Вальтер Скотт Зеркало тетушки Маргарет

Есть дня пора,

Когда, все чувства в сторону угнав,

Воображенье ткет свои узоры.

Тускнеет явь и тени оживают;

Смещаются незыблемого грани;

И, будто на порог небытия

Ступив, дрожишь и видишь в тишине

Сквозь пестроту земную —

Мир нездешний.

Такие вот неясные часы

Дороже мне действительности грубой.

Неизвестный автор[1]

Тетушка Маргарет была одной из тех досточтимых женщин, на чьи плечи ложатся все тревоги и заботы о жизни детей, за исключением разве тех, которые связаны с их появлением на свет. Нас, детей, было много, и у каждого был свой нрав и свои повадки. Одни были вялы и раздражительны — их посылали к тетушке Маргарет поразвлечься, другие были грубы, беспокойны и крикливы — их посылали к тетушке Маргарет, чтобы она угомонила их, а может быть, просто, чтобы дома их не было слышно; заболевших посылали к ней, чтобы она за ними ухаживала, упрямых — в надежде на то, что под влиянием тетушки Маргарет они образумятся; словом, ей приходилось нести все материнские обязанности без того, чтобы ее называли матерью и выказывали ей приличествующее родительнице повиновение. Вся эта хлопотливая жизнь ушла теперь в прошлое, изо всех детей, больных и здоровых, ласковых и грубых, довольных и недовольных, которые с утра до вечера толпились в ее маленькой гостиной, в живых остался один я.
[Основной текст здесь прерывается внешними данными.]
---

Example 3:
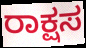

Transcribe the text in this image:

ರಾಕ್ಷಸ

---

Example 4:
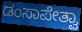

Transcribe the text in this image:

ಡಂಸಾಪೇತ್ವಾ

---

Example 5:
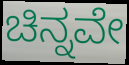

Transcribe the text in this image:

ಚಿನ್ನವೇ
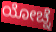
ಯೋಚ್ನೆ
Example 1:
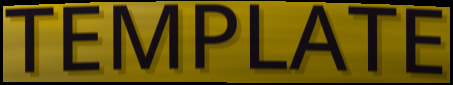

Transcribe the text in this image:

TEMPLATE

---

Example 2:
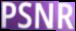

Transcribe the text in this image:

PSNR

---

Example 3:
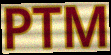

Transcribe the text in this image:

PTM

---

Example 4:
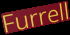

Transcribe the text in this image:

Furrell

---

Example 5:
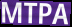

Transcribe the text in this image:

MTPA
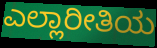
ಎಲ್ಲಾರೀತಿಯ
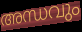
അന്ധവും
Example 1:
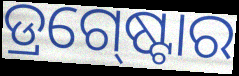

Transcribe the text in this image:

ଡ୍ରଗ୍‍ଷ୍ଟୋର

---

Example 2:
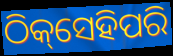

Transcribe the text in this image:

ଠିକ୍‌ସେହିପରି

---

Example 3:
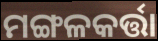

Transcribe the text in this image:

ମଙ୍ଗଳକର୍ତ୍ତା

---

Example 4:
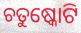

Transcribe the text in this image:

ଚତୁଷ୍କୋଟି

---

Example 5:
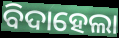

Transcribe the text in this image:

ବିଦାହେଲା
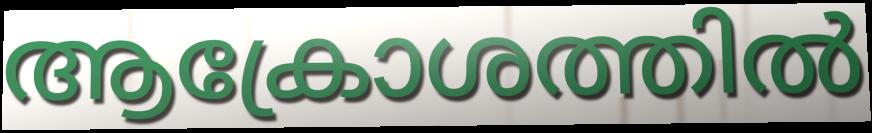
ആക്രോശത്തിൽ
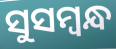
ସୁସମ୍ବନ୍ଧ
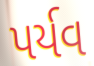
પર્યવ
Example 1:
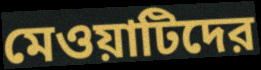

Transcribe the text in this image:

মেওয়াটিদের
В детстве я много болел, и она относилась ко мне с особенной нежностью. И, однако, случилось так, что именно я пережил всех своих братьев и сестер.
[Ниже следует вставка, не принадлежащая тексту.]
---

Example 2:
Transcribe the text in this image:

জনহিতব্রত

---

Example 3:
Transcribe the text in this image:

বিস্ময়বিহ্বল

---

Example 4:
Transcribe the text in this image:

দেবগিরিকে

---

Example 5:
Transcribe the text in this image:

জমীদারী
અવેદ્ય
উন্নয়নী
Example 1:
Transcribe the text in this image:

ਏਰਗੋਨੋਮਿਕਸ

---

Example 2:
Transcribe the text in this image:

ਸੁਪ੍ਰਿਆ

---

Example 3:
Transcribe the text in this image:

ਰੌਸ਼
И сейчас еще я навещаю мою престарелую тетушку не реже трех раз в неделю и буду верен этой привычке и впредь, доколе мне не откажут ноги. Домик ее находится на расстоянии полумили от предместья, где я живу, и стоит несколько на отлете. Пройти туда можно не только по большой дороге, но также и по еле заметной, тянущейся сквозь зеленые луга тропинке. Мало что в жизни может теперь меня по-настоящему взволновать, но я глубоко огорчился, узнав, что эти тихие луга кое-где уже разбиты на участки для постройки новых домов. На том, который ближе всего к городу, за последние несколько недель забегали тачки, и их такое множество, что они, пожалуй, могут за один раз погрузить и перевезти на новое место слой земли по меньшей мере дюймов восемнадцать. На отведенных под постройку площадках в разных местах сложены огромные треугольные штабеля досок; небольшая рощица в восточной части усадьбы, которая пока еще радует глаз, уже обречена на уничтожение, о чем свидетельствуют белые метки на стволах, и должна будет уступить место несуразному скопищу печных труб.

Другой на моем месте стал бы, может быть, огорчаться, что эти небольшие выпасы, принадлежавшие некогда моему отцу (род наш в свое время занимал известное положение в свете), продавались теперь по частям, именно для того, чтобы покрыть потери, которые отцу пришлось понести, когда с помощью одной коммерческой сделки он пытался поднять свое уже пошатнувшееся благополучие. Об этом обстоятельстве, в то время как плотники уже работали вовсю, напомнили мне те из друзей, которые обычно обеспокоены, как бы вы не оставили без внимания какую-то сторону постигшего вас несчастья.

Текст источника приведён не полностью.